Data supplied:
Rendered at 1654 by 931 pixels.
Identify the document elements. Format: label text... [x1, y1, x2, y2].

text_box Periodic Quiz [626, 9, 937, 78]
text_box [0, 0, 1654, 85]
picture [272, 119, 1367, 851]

==

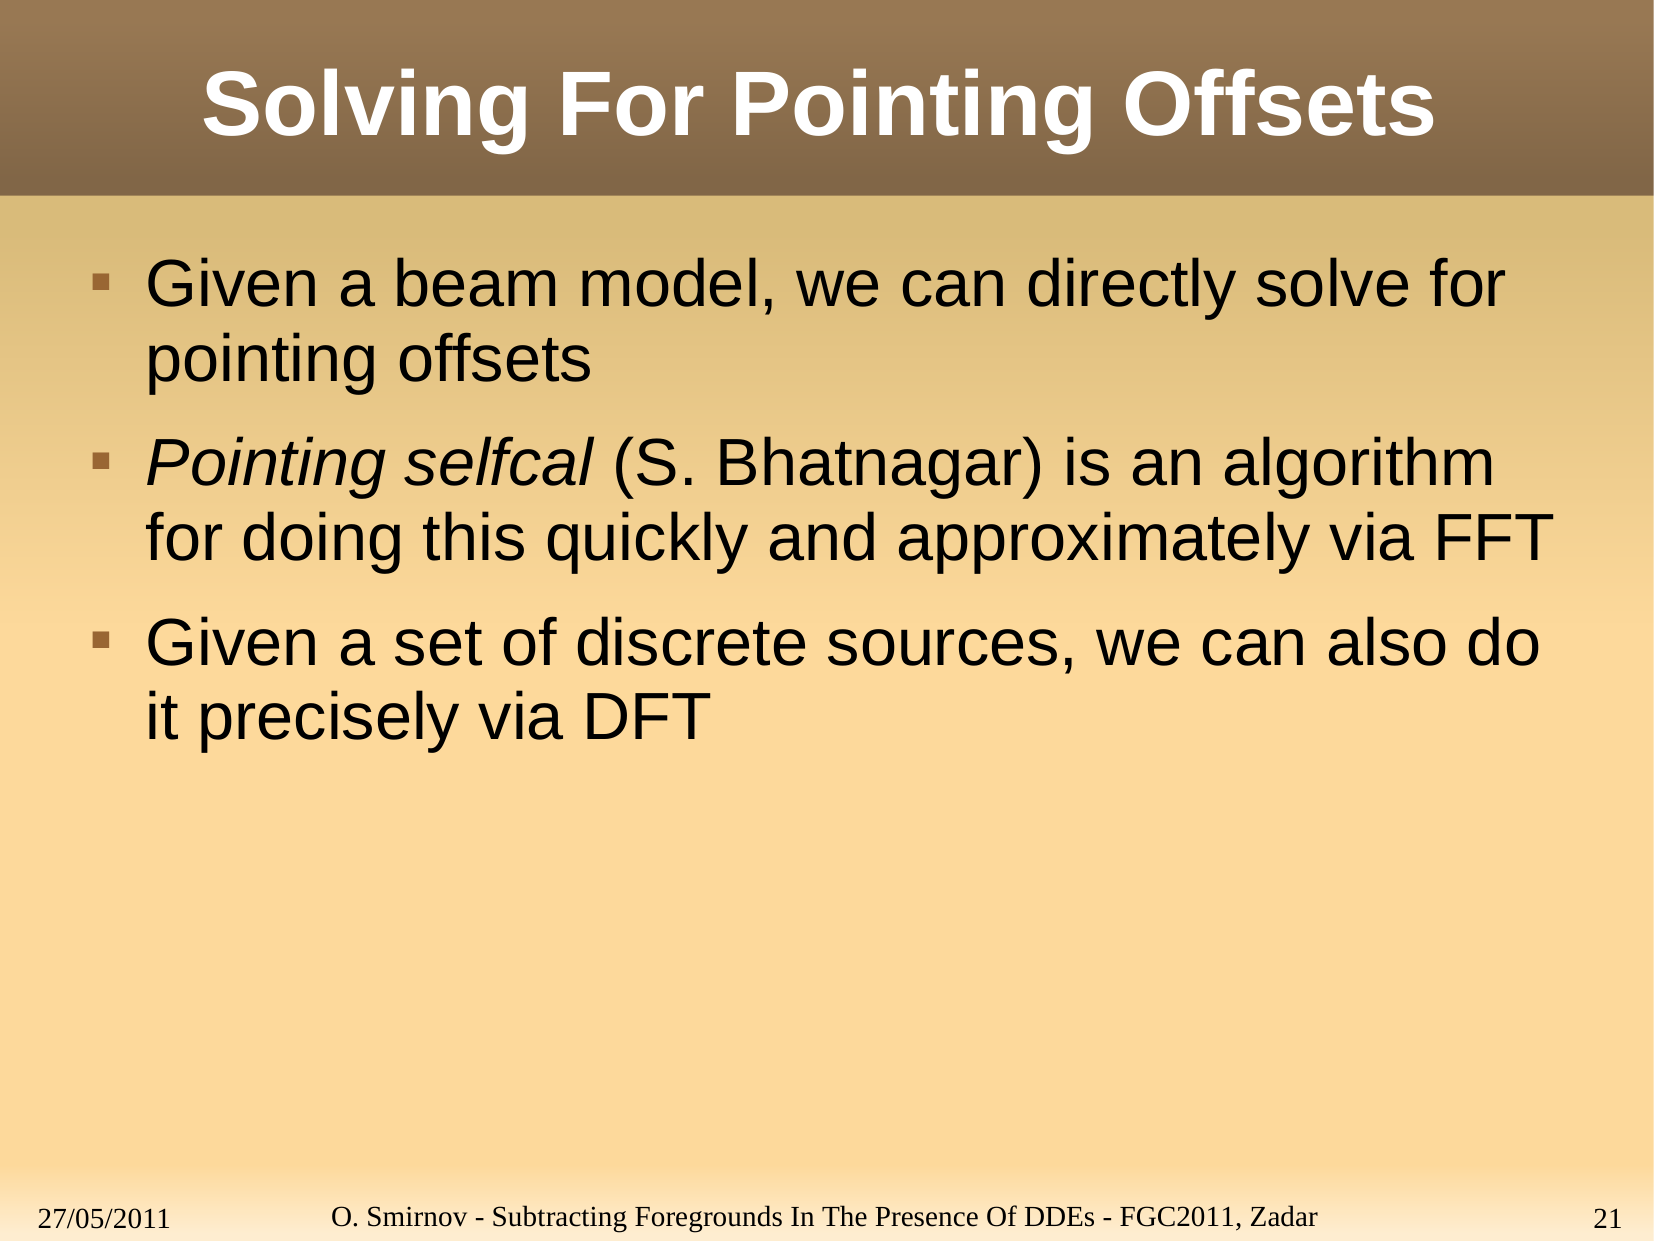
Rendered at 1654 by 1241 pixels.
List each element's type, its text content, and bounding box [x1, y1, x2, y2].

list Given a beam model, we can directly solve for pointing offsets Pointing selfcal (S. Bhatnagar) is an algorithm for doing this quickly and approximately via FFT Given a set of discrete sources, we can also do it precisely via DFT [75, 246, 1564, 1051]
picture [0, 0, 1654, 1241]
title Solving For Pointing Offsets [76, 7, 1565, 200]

* * *

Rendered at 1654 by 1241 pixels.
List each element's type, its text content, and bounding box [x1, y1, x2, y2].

Task description:
Output as a numbered list the lines of data beginning at the line containing "Rendered at 1654 by 931 pixels." and ending after the line containing "picture [272, 119, 1367, 851]", leaving out any blank lines.

In response:
1. Rendered at 1654 by 931 pixels.
2. Identify the document elements. Format: label text... [x1, y1, x2, y2].
3. text_box Periodic Quiz [626, 9, 937, 78]
4. text_box [0, 0, 1654, 85]
5. picture [272, 119, 1367, 851]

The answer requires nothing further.